Distributed Tracing | NVIDIA NVSentinel Documentation

Overview

NVSentinel uses OpenTelemetry distributed tracing to provide end-to-end visibility into the lifecycle of every health event as it moves through the breakfix pipeline. A single trace follows one health event from detection through quarantine, drain, and remediation across all NVSentinel modules — platform-connector, fault-quarantine, node-drainer, fault-remediation, health-events-analyzer, janitor, janitor-provider, and event-exporter.

Instead of manually correlating logs across multiple services to debug an issue (e.g., “Why was a node not remediated?” or “Why did fault-quarantine take longer than expected to handle an event?”), you can look up a single trace and see the complete journey, timing, and outcome of any health event in one view.

Why Do You Need This?

NVSentinel’s breakfix pipeline spans many modules. When something goes wrong — a health event takes longer than expected to move from detection to remediation, a remediation fails, or a node isn’t recovered — understanding what happened requires piecing together information from multiple services:

Manual log correlation is slow: You have to search logs across each module, match by event ID or node name, align timestamps, and mentally reconstruct the flow. This is time-consuming and error-prone.
Timing is manual work: Logs have timestamps, so you can calculate how long each step took — but you have to find the right log lines across multiple modules, diff the timestamps yourself, and mentally reconstruct the nesting. Traces give you per-step durations and a nested timeline automatically, making it trivial to see whether a slow remediation was caused by a long drain, a slow database write, or a delayed Kubernetes API call.

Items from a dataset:
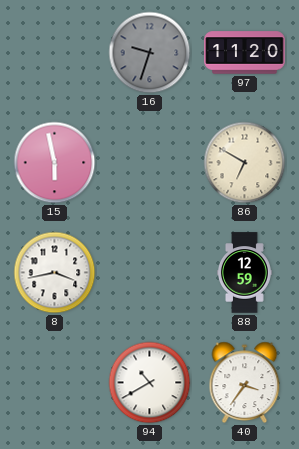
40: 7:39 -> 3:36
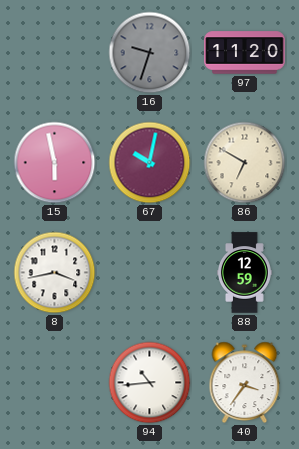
67: none -> 10:02
94: 10:40 -> 10:44
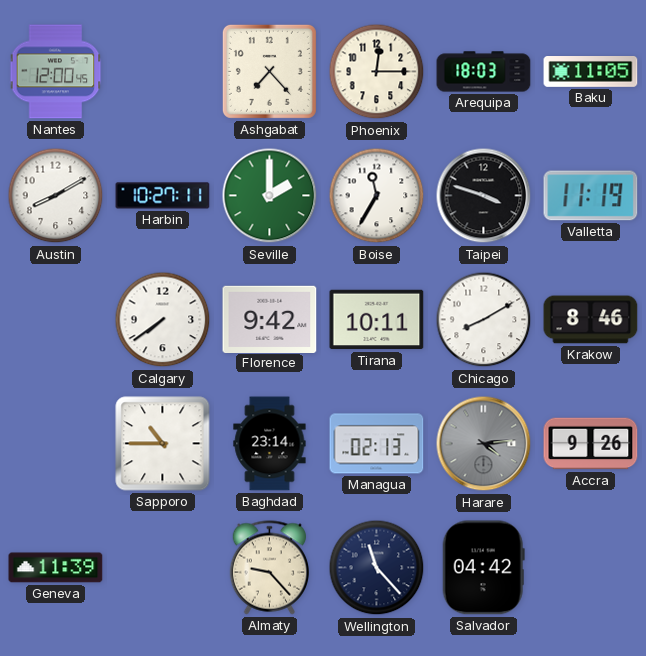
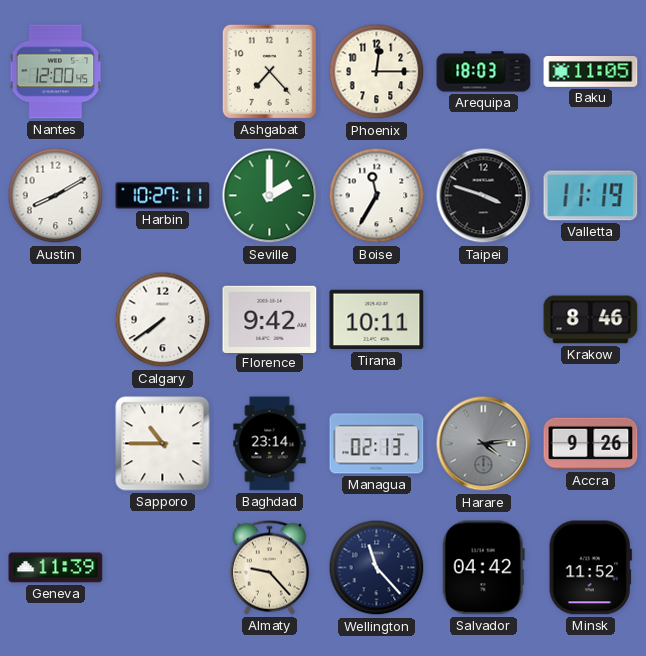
Chicago: 8:10 -> none
Minsk: none -> 11:52
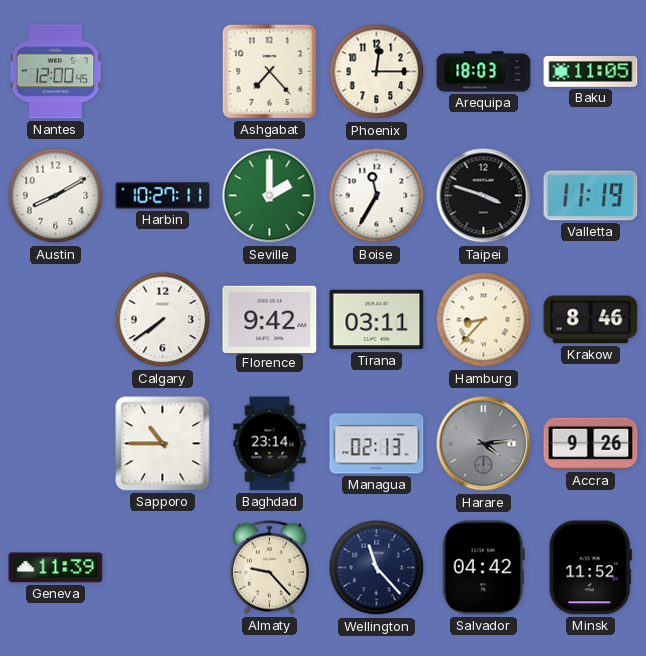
Tirana: 10:11 -> 03:11
Hamburg: none -> 8:37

Exercise instructions –
A: According to the tracing documentation, what kind of tracing does NVSentinel use?
B: Quote the stretch of the tracing documentation from "NVSentinel uses OpenTelemetry" through "janitor-provider, and event-exporter.".

Results –
A: OpenTelemetry distributed tracing.

B:
NVSentinel uses OpenTelemetry distributed tracing to provide end-to-end visibility into the lifecycle of every health event as it moves through the breakfix pipeline. A single trace follows one health event from detection through quarantine, drain, and remediation across all NVSentinel modules — platform-connector, fault-quarantine, node-drainer, fault-remediation, health-events-analyzer, janitor, janitor-provider, and event-exporter.